▶ [EXTRAIT FOURNI]
>>>

46 villes, bourgs & autres lieux, de Nathanaël Gobenceaux


Comme des cartes postales. Des cartes postales sans les images. Elles sont dans les phrases et dans notre esprit. Parfois d’ailleurs elles coïncident. Des cartes postales sans le kitsch. Juste avec l’urgence de dire. Et de garder une trace de son passage quelque part dans le monde. De faire signe, des lointains qui seront un jour les lointains de la mémoire.

Alors avec le livre, 46 villes, bourgs & autres lieux, de Nathanaël Gobenceaux, on passe dans une ville, qu’on a déjà traversée ou qu’on ne connaît pas et on reçoit l’urgence d’en dire quelque chose. Pour ne pas s’effacer soi du monde. Ou plutôt dans 46 villes, bourgs et autres lieux. Pourquoi 46 ? Le livre pourrait se continuer comme notre vie pourrait se continuer encore un peu. Même si cela nous éloigne de certaines villes, le mouvement alors nous amènerait à d’autres.

J’ai passé, je m’en souviens si bien, et je n’aime pas compter le temps qui m’en éloigne, il y a quatre ans de cela une semaine à Tokyo qui m’a à jamais impressionnée au sens photographique du terme. Parfois je ressens étrangement la dissymétrie : de cette ville qui est en moi à jamais je suis complètement effacée. Qui se souviendrait de moi à Tokyo alors que j’en ai ramené un répertoire infini de souvenirs ? J’ai passé : je suis passée.

J’ai lu le livre de Nathanaël Gobenceaux en ressentant d’abord et avant tout cette urgence dans l’écriture. Il est toujours urgent d’écrire. Toujours urgent de fixer les lignes des toits des villes où nous sommes passés. De garder un souvenir de ce que nous avons vu. Comme si les souvenirs étaient ce que nous avions de plus durable. De plus solide. De plus sûr. Dès lors qu’ils sont couchés dans les phrases.

Ce que dit de ces traversées Nathanaël Gobenceaux, ce qu’il en fixe est une scène en nous dans le décor de la ville. Ce sont des scènes en nous. Il y a un nous. On ne sait pas qui compose ce nous. Il y a la ville. Et nous. Un nous qui vient englober le lecteur qui recroise des villes qu’il a traversées, où il a vécu aussi parfois. Ce nous est une des très belles choses de ce livre. Il inclut dans la scène et dans le décor de la ville toute l’épaisseur de la vie.

<<<

▶ [DONNÉES FOURNIES]
>>>

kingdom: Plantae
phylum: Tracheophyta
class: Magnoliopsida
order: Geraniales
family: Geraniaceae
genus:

<<<

▶ [CONSIGNE 1] D'après l'extrait consacré au livre de Nathanaël Gobenceaux, combien de temps a duré le séjour à Tokyo évoqué dans le texte ?
▶ [CONSIGNE 2] Prolongez la critique du livre de Nathanaël Gobenceaux au-delà de sa dernière phrase.
Les entrées forment un matériau distinct de l'extrait.

▶ [RÉPONSE RÉDIGÉE 1] Une semaine, il y a quatre ans.

▶ [RÉPONSE RÉDIGÉE 2]
Il se tisse au fil des phrases de ce périple une géographie impressionniste des villes qu’on reconnaît. Dont on a en soi des images aussi, même pour les villes qu’on ne connaît pas mais dont les images nous sont parvenues, images véhiculées par tant de moyens différents que nous ne savons même plus comment nous connaissons les images des villes que nous ne connaissons pas. Il se tisse quelque chose qu’on reconnaît être la vie même. Son passage. On traverse le monde comme Nathanaël Gobenceaux traverse les villes. Ou plutôt il nous raconte sa traversée des villes et on comprend que c’est le monde et le temps qui sont là. Aussi. Tout entiers. C’est de la même manière qu’on traverse le temps et le monde et il y a en toute chose la même urgence à être nous.

Mais tout cela est en filigranes. Implicite. Dans les images des villes traversées d’où Nathanaël Gobenceaux, simplement, nous envoie un signe de phrases. Il y a nous. Dans des villes traversées. Ce nous qui doit toujours trouver un lieu où être dans le monde.



Isabelle Pariente-Butterlin _ Licence Creative Commons BY-NC-SA
1ère mise en ligne et dernière modification le 7 juin 2014.